- Selected passage
# # #

Target says the layoffs are meant to streamline decision-making. There’s a dash of truth in this, but it largely serves as cover for the fact that rationalization is needed to protect a bottom line under severe strain. And that strain doesn’t come from the general corporate workforce; it comes from poor leadership. This has caused multiple issues. Among them is a lack of investment in stores, many of which suffer from inadequate staffing that leads to a poor customer experience. This is exacerbated by weak buying processes that fuel out-of-stocks, a half-baked strategy for the grocery and essentials business, an e-commerce model built on the fragile foundation of using store labor, and a poor response to inflationary pressures. Precisely none of these problems will be solved by simply laying off corporate staff.

Scott Benedict
Scott Benedict

I’m reasonably confident that Target Corporation’s decision to cut roughly 8 % of its corporate workforce is intended to accelerate decision-making and simplify the organization rather than purely cost-cutting. The incoming CEO, Michael Fiddelke, explicitly cited “too many layers and overlapping work” as an obstacle to innovation and speed.  That said, the timing—amid several quarters of weak sales, margin pressure, and investor disappointment—suggests the cost dimension is also very real. Cuts in a retail environment often have dual rationales: to streamline for agility and remove cost burdens. In Target’s case, I believe the agility rationale is genuine, but cost-discipline is inseparable from the strategy.

# # #

(Stored entries)

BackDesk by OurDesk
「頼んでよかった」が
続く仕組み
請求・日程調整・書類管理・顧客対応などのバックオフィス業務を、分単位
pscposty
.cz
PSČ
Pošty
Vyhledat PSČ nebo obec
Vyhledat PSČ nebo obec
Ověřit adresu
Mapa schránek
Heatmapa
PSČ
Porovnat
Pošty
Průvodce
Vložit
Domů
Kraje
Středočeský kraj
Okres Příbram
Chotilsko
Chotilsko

# # #

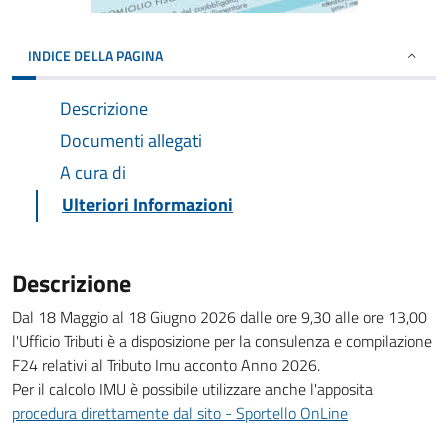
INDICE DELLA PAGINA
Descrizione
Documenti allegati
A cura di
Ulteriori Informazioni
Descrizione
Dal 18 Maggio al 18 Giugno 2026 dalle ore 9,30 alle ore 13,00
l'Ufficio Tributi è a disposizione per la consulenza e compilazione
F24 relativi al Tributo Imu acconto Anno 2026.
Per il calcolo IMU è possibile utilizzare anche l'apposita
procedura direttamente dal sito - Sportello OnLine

# # #

- Requirement 1
Duplicate the Target layoffs commentary from "Target says the" up to and including "off corporate staff.".
- Requirement 2
In the Target layoffs commentary, turn the paragraph that begins "Target says the layoffs are meant to streamline decision-making" into a short bulleted list that keeps its main facts.
- Requirement 3
Based on the Target layoffs commentary, mark each statement yes or no, and quote the words that decide it.
(a) The incoming CEO is named Michael Fiddelke.
(b) Target is cutting about 15% of its corporate workforce.
(c) The first paragraph says the strain on Target's bottom line comes from the general corporate workforce.

- Output 1
Target says the layoffs are meant to streamline decision-making. There’s a dash of truth in this, but it largely serves as cover for the fact that rationalization is needed to protect a bottom line under severe strain. And that strain doesn’t come from the general corporate workforce; it comes from poor leadership. This has caused multiple issues. Among them is a lack of investment in stores, many of which suffer from inadequate staffing that leads to a poor customer experience. This is exacerbated by weak buying processes that fuel out-of-stocks, a half-baked strategy for the grocery and essentials business, an e-commerce model built on the fragile foundation of using store labor, and a poor response to inflationary pressures. Precisely none of these problems will be solved by simply laying off corporate staff.

- Output 2
- Target says the layoffs are meant to streamline decision-making. There's some truth in that, but it mostly covers the need to protect a bottom line under severe strain.
- The strain comes from poor leadership, not from the general corporate workforce.
- Stores lack investment, and many are understaffed, which leads to a poor customer experience.
- Weak buying processes fuel out-of-stocks.
- The grocery and essentials strategy is half-baked.
- The e-commerce model rests on store labor, a fragile foundation.
- The response to inflationary pressures has been poor.
- Laying off corporate staff will solve none of these problems.

- Output 3
(a) Yes: "The incoming CEO, Michael Fiddelke,"
(b) No: "cut roughly 8 % of its corporate workforce"
(c) No: "that strain doesn’t come from the general corporate workforce; it comes from poor leadership"